For several tense days Soviet vessels en route to Cuba avoided the quarantine zone, while Khrushchev and Kennedy discussed the issue through diplomatic channels. Khrushchev, realizing his weak military position, sent one of two messages to Kennedy in which he agreed to remove the missiles. The following day, before the United States could respond to the first note a second was sent by Khrushchev to try and negotiate terms. Kennedy responded to the first message and an agreement was met for the Soviet missiles to be dismantled and removed from Cuba. In return Kennedy secretly promised not to invade Cuba and to remove older missiles from Turkey. This was perhaps Kennedy’s greatest moment as president. Many feel that because of Kennedy’s aggression that perhaps WWIII was avoided.

On November 22, 1963, President and Mrs. Kennedy were in Dallas, Texas, trying to win support in a state that Kennedy had barely carried in 1960. On his way to a luncheon in Dallas, Kennedy and his wife sat in an open convertible at the head of a motorcade. Lyndon Johnson was two cars behind the president, and Texas Governor John B. Connally and his wife were sitting with the Kennedy’s. As the motorcade approached an underpass, two shots were fired, one bullet passed through the president’s neck and struck Governor Connally in the back, with the other bullet striking the president in the head. The car sped to nearby Parkland Hospital where at 1:00 PM Kennedy was pronounced dead.

Less than two hours after the shooting, aboard the presidential plane at the Dallas airport, Lyndon B. Johnson was sworn in as the 36th president of the United States.

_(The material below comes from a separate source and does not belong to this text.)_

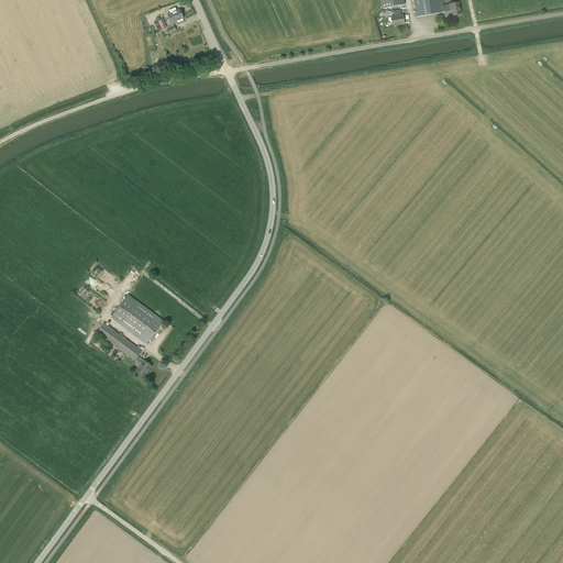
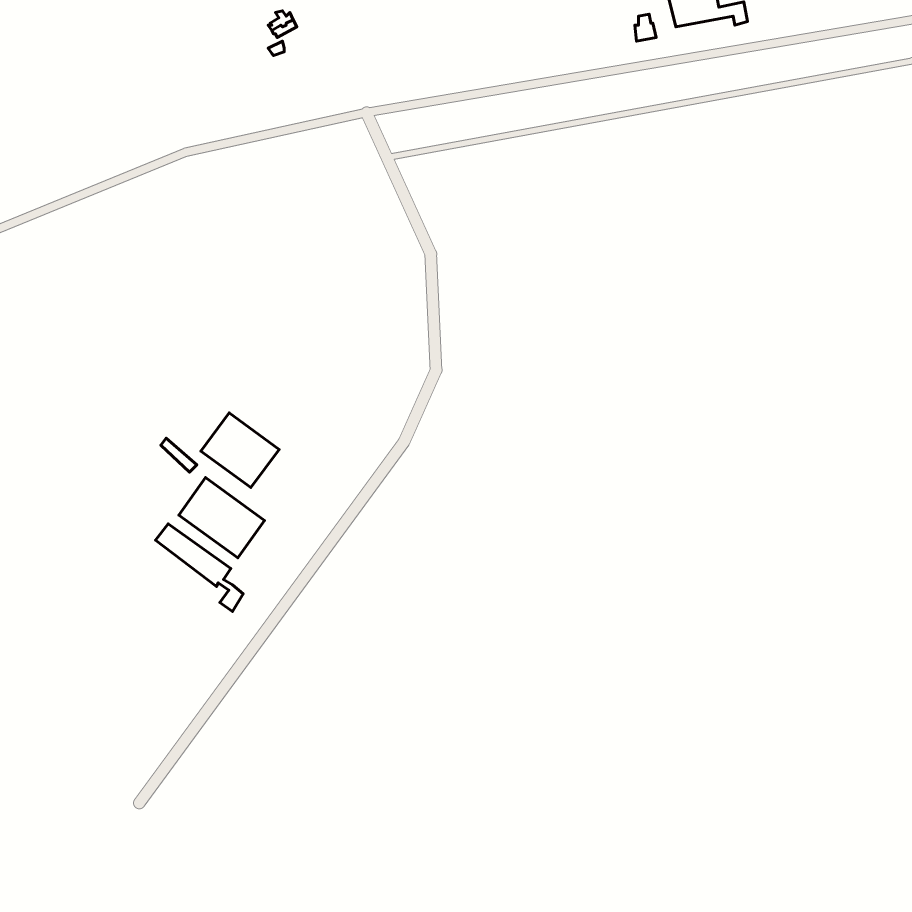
building: none -> [201,413,279,487]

The bullets that killed Kennedy were fired from a sixth-story window of a nearby warehouse. That afternoon, Lee Harvey Oswald, was arrested in a Dallas movie theater and charged with murder. Two days later, as the suspect was being transferred from one jail to another, Jack Ruby sprang out from a group of reporters and as millions watched on television, fired a revolver into Oswald’s left side. Oswald died in the same hospital to which the President had been taken.

On November 24, the body of President Kennedy was carried on a horse-drawn carriage from the White House to the Rotunda of the Capitol. Hundreds of thousands of people filed past the coffin of the slain president. A state funeral was held the next day where “representatives of 92 nations attended.”7 It has been estimated that as many as “1 million people”8 lined the streets of Washington as the funeral procession made its way slowly to Arlington National Cemetery. An eternal flame lighted by his wife and brothers marked the grave. Five days after the funeral, President Johnson appointed Chief Justice of the Supreme Court Earl Warren chairman of a committee to investigate Kennedy’s death. The findings of the commission were announced on September 27, 1964, which stated that investigators had found “no evidence of conspiracy in the assassination.”9 Their report concluded, “The shots which killed President Kennedy were fired by Lee Harvey Oswald.”